Now: We order in groceries regularly and, now that they have also adapted to COVID life, the service is usually prompt and we usually get what we order.
- Looking forward to things.
Now: This is still a thing. Even though we’re all settling in for the long-haul now, things still feel like they’re in stasis. I’m not even looking forward to returning to ‘normal’ because I don’t really think that’s going to happen for a long while, if ever. Pandemic context aside, life is OK. I’m privileged to be able to say that, and the rhythm of my days is consistent. I had my birthday in isolation, and my lovely workmates sent me a glorious box of baked goods that included the cupcake featured above.
In addition to revisiting these elements from the previous post, I have a few other realisations after four months at home:
We don’t need that much.
We aren’t eating out. I haven’t had a proper barista coffee since lockdown back in March. We haven’t browsed our favourite second-hand shop (where we normally buy a random assortment of things) and we haven’t bought any clothing for ourselves (except for a couple of shirts for my son as part of his birthday present). This goes along with the ‘only getting what I want from the shops’ comments. Even though we regularly have deliveries now, the fact that we have to think ahead to order means that we’re much more considered and strategic about what we’re getting. And if we don’t have it, we just do without.

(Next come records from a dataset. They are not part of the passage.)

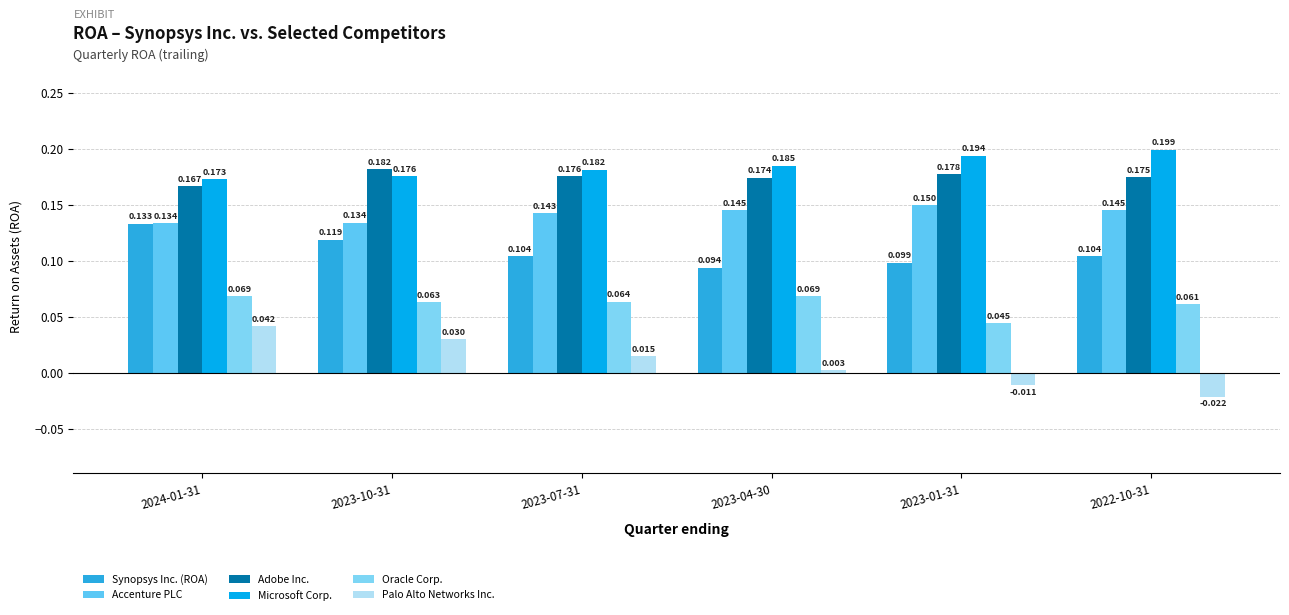

How many bars are there in each group?

6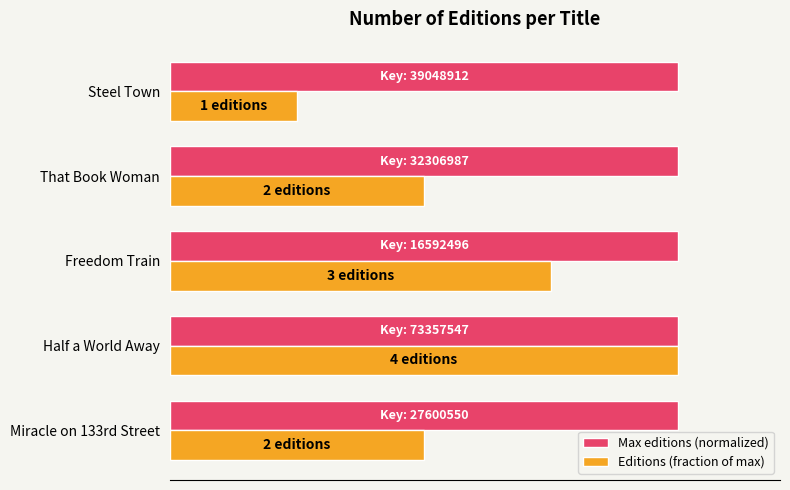

At how many categories does at least one series exceed 0?

5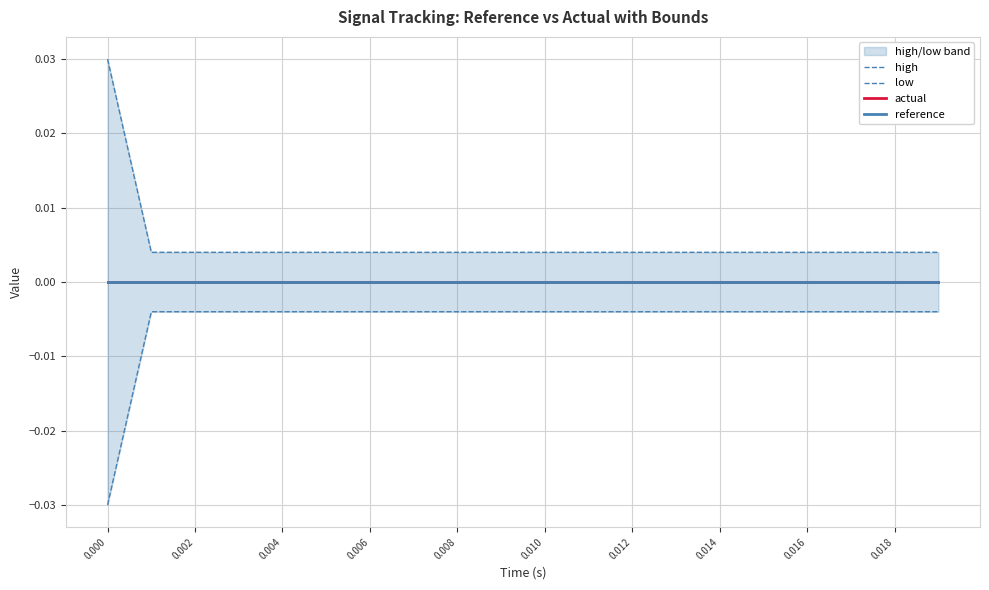

Does the chart have visible grid lines?

Yes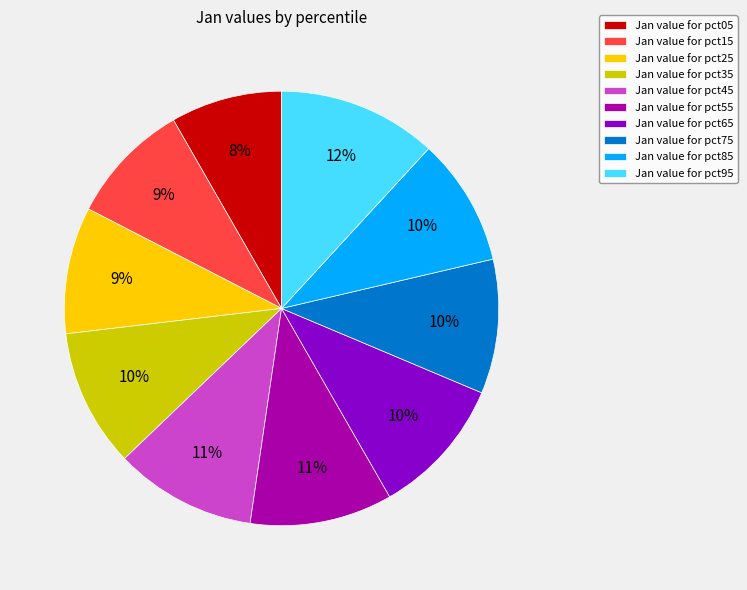

Which has a higher value, Jan value for pct55 or Jan value for pct85?

Jan value for pct55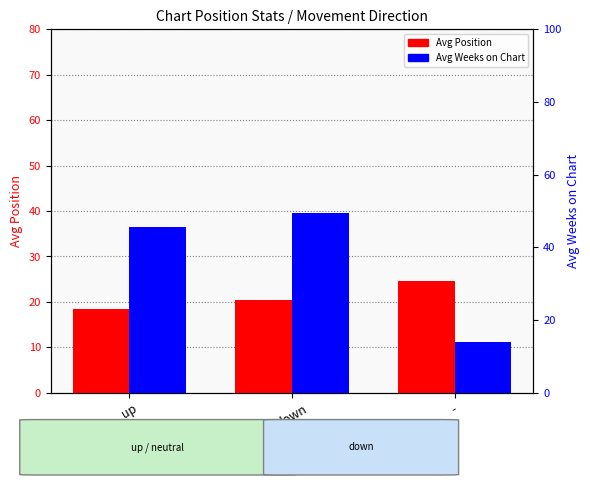

The Avg Position series shows 18.4 at up. True or false?

True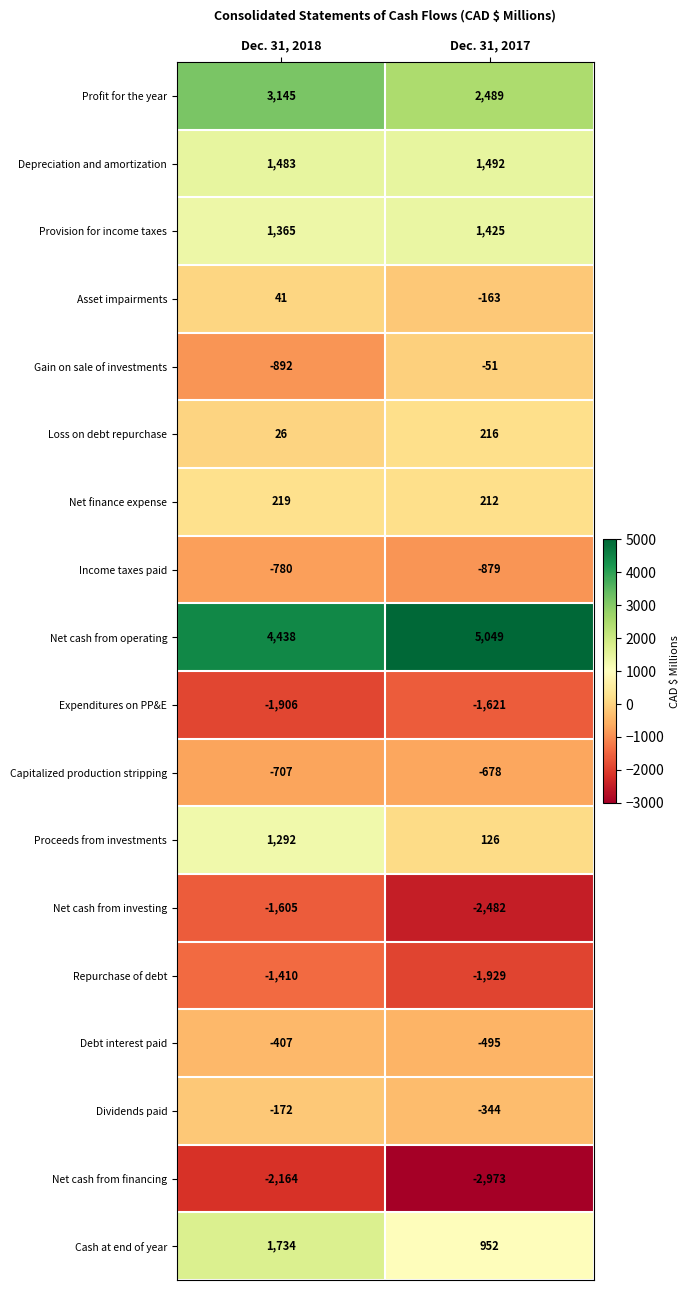

At Dec. 31, 2018, list the series in order from smallest to largest.

Net cash from financing, Expenditures on PP&E, Net cash from investing, Repurchase of debt, Gain on sale of investments, Income taxes paid, Capitalized production stripping, Debt interest paid, Dividends paid, Loss on debt repurchase, Asset impairments, Net finance expense, Proceeds from investments, Provision for income taxes, Depreciation and amortization, Cash at end of year, Profit for the year, Net cash from operating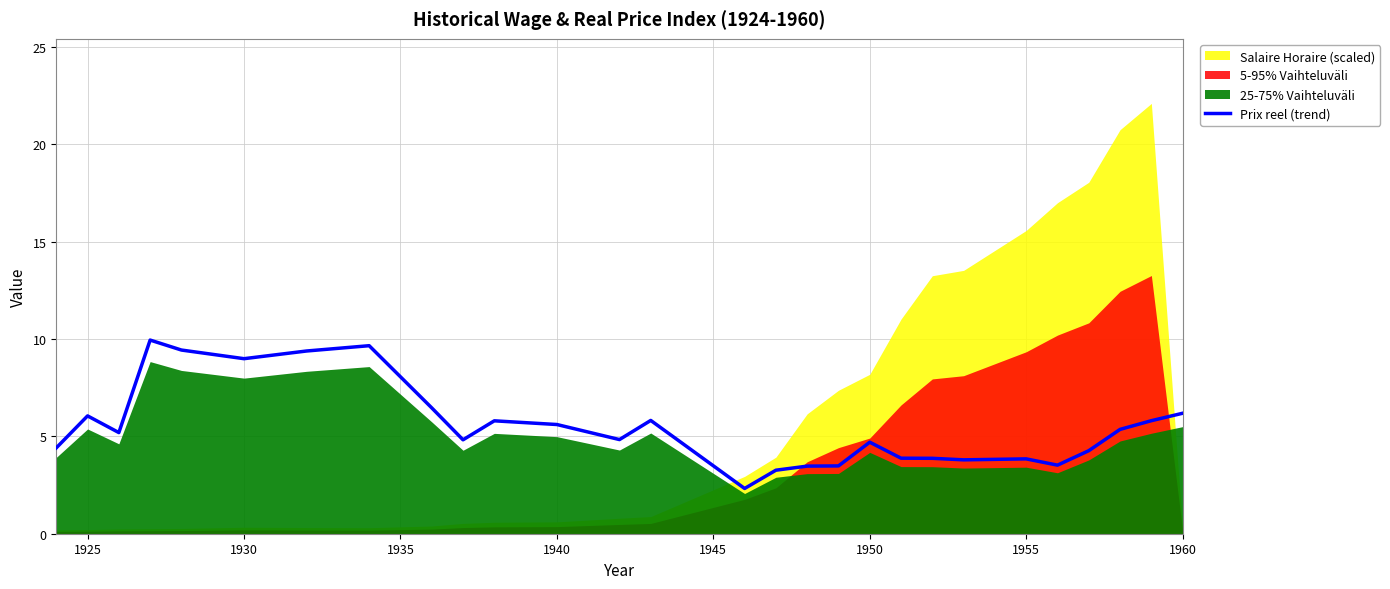

What is the lowest value of the Prix reel (trend) series?

2.3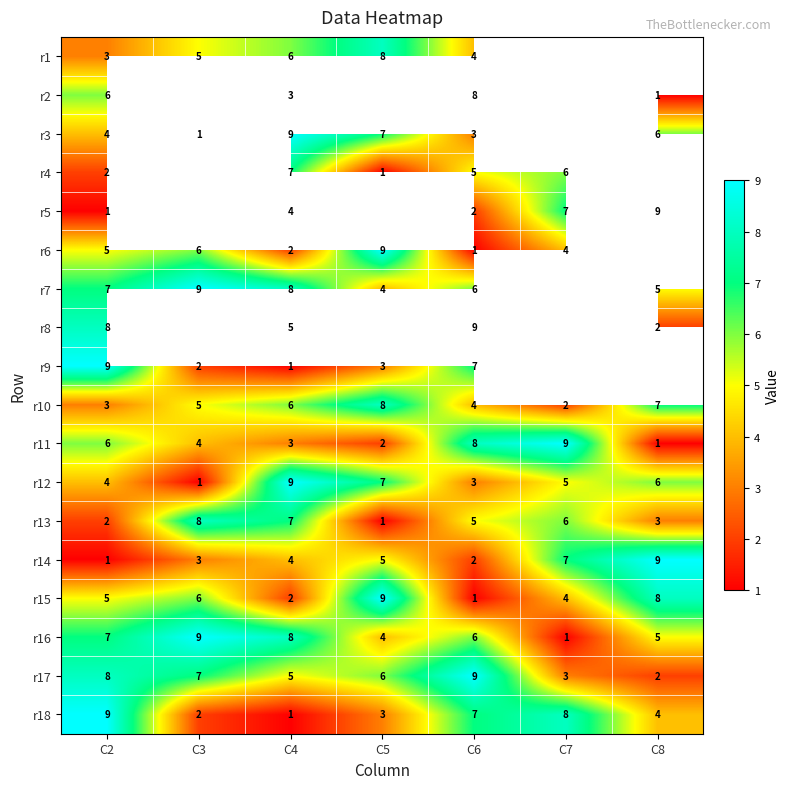

What is the difference between the maximum and minimum values in the r18 series?

8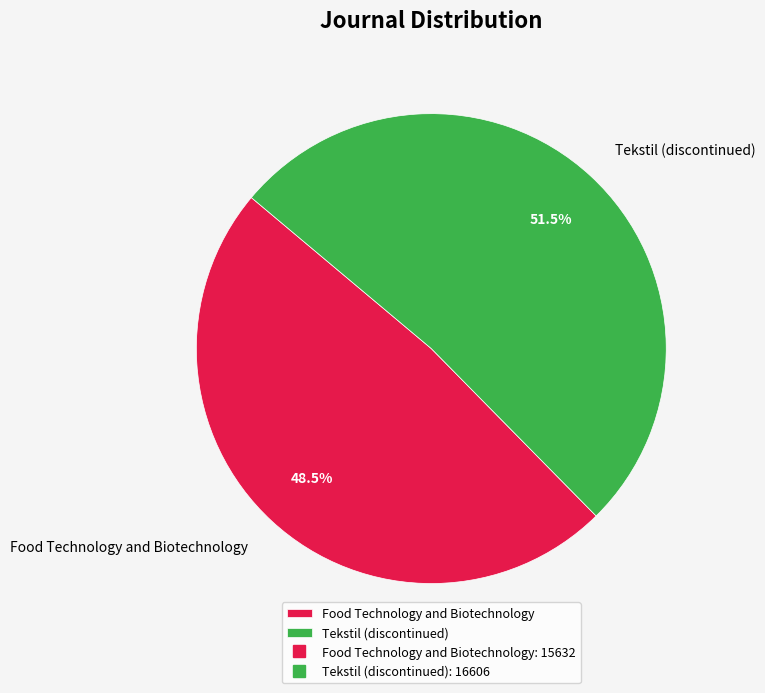

Is Food Technology and Biotechnology the majority of the pie?

No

Collaborations are still happening – if not happening more – across the internets.
Right now, I am now working with a broader range of colleagues from around the world than I previously had been. From inviting long-time Twitter buddies Raul Pacheco-Vega (@raulpacheco, Mexico) and Jen Polk (@FromPhDToLife, Canada) to be part of Whisperfest with me (more details soon); to writing a book with Jonathan (my Research Whisperer co-conspirator) and one of our longest-serving Research Whisperer allies Phil Ward (@frootle, UK); to co-presenting a session with a new buddy Erika Smith (@erikasmith; Canada); to co-authoring with my local team buddy Jamie Burford, and colleagues interstate and further afield in the UK and USA.
Would these have happened without COVID life and the ‘new normal’ online? Possibly half of them would have. I’d say that the readiness to reach out and include those who aren’t in our immediate vicinity, however, has really come to the fore.
Toasted sandwiches are still desirable.
That is all.
I still don’t miss my commute.
Apparently, some people are missing their commute. When I shared the article on Twitter, a bunch of colleagues responded, mostly to agree that they didn’t miss their commutes either, but a fair number noted that the ‘buffering time’ between home and work that a commute offered was now gone. In addition, people had used their commute time as quality alone time with books (hardcopy and audio), podcasts, etc., and they are finding that now it’s difficult to find time for these activities.
I did miss reading as I did a LOT of that during my commute. Weekends have become perfect for that, however, as we aren’t going anywhere and that old armchair in the backyard gets some warming sun on it, even during the Melbourne winter.